Studio album by Anouk
- Released: December 3, 2004
- Recorded: 2004
- Studio: Wisseloord Studios (Hilversum)
- Genre: Pop rock
- Length: 45:46
- Label: EMI
- Producers: Anouk, Clif Norrell

Anouk chronology
| Update (2004) | Hotel New York (2004) | Anouk Is Alive (2006) |

= Hotel New York =

Hotel New York is the fourth studio album recorded by the Dutch pop/rock singer Anouk and released on December 3, 2004, in the Netherlands. The album is named for the location where Anouk wrote all its songs: Hotel New York in Rotterdam. Debuting at number one, the album was a major success, staying at that top spot for twelve weeks. "Hotel New York" remained on the Dutch albums chart for eighty-seven weeks, eventually going triple platinum. In Belgium, the album spent a week at number one and stayed in the top 50 for 72 weeks. The first single off the album "Girl" peaked at number two on the Dutch Top 40, and so did "Lost", the second single. The third single "Jerusalem" peaked at number twenty and the final single "One Word" peaked again at number two.

Professional ratings
Review scores
| Source | Rating |
| MacNed | Star |
| MusicMeter.nl | 3.4/5 |

==Track listing==
- Standard
1. "Girl" – 3:30
2. "Heaven Knows" – 3:45
3. "More Than You Deserve" – 4:20
4. "Falling Sun" – 3:32
5. "Lost" – 3:42
6. "Alright" – 3:33
7. "Help" – 3:24
8. "Our Own Love" – 3:34
9. "Jerusalem" – 3:55
10. "One Word" – 4:02
11. "I Spy" – 3:44
12. "Fading" – 4:45

- Live Edition (EMI - December 5, 2005)

- "Jerusalem" [live and acoustic] – 4:38
- "Alright" [live and acoustic] – 3:40
- "Lost" [live and acoustic] – 3:52
- "Falling Sun" [live and acoustic] – 3:56
- "Girl" [live and acoustic] – 3:44
- "Nobody's Wife" [live and acoustic] – 4:21

==Charts==

| Chart (2004) | Peak position | Certification | Sales |
|---|---|---|---|
| Belgian UltraTop 50 Albums | 1 (1 wk) | Platinum | 50,000 |
| Dutch Mega Album Top 100 | 1 (12 wks) | 3× Platinum | 210,000 |

== Achievements ==

===Album===
- Hotel New York peaked at number 2 in the 2005 Album top 100 Year-end charts, meaning it was the second best-selling album in the Netherlands.
- In Belgium, Hotel New York sold over 50,000 copies and thus was certified platinum.
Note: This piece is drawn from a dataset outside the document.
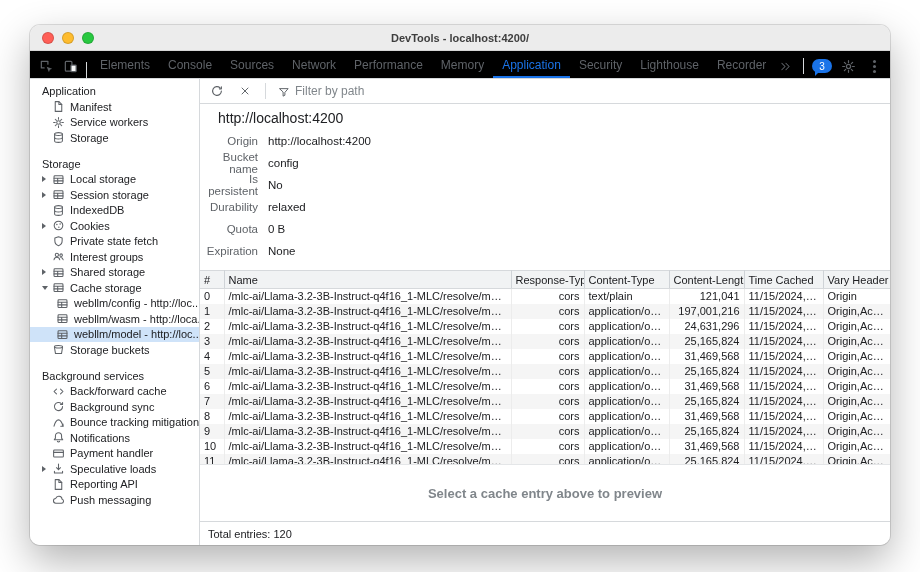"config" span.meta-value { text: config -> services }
EMI Holland confirmed on December 2 that the album had shipped over 210,000 copies in the Netherlands, resulting a 3× Platinum certification.
- Hotel New York was also a big hit in Israel, 3 singles of the album charted there at the same time: Lost is the single with the highest rating at #2 (11 weeks), Jerusalem at #7 (8 weeks) and Girl was number 10 for the 10th consecutive week. (This hit list is based on airplay and interactive voting.) [as of February 2].

===Singles===
- "Girl", the first single released from the album, became the best-performing single ever for a female artist in the Netherlands, despite the fact it never topped the Dutch Top 40. With this record, she beats Céline Dion with "My Heart Will Go On", who kept the number one position for best selling female single for a long time, and Britney Spears' "...Baby One More Time", which was number 2 and now #3 best-performing female single in the Netherlands.
- "Lost" reached the number 9 position on May 17, 2008, three years after its release, on the Norway charts. The single has been added on the album Who's Your Momma (2007) and planned for a release in June 2008
- "One Word" was a big hit in Albania; it reached the number one position on the radio airplay charts.

===Awards===
- 2005 3FM Radio Awards:
- Best Female, Schaal van Rigter (best single "Girl") (won)
- Duiveltje (musicians votes their best colleague) (won)

- 2005 MTV Awards:
- Best Dutch/Belgium Act (won)

- Dutch 2005 TMF Awards:
- Best National Female Artist (won)

- Dutch 2006 TMF Awards:
- Best National Female Artist (won)
- Best National Rock Act (won)
- Best National Video (Postman feat. Anouk - "Downhill") (won)

- Belgian 2005 TMF Awards:
- Best International Album of 2005 (Hotel New York) (won)
- Best International Video ("Girl") (won)
- Best International Female Artist (won)

This album has been released with the Copy Control protection system in some regions.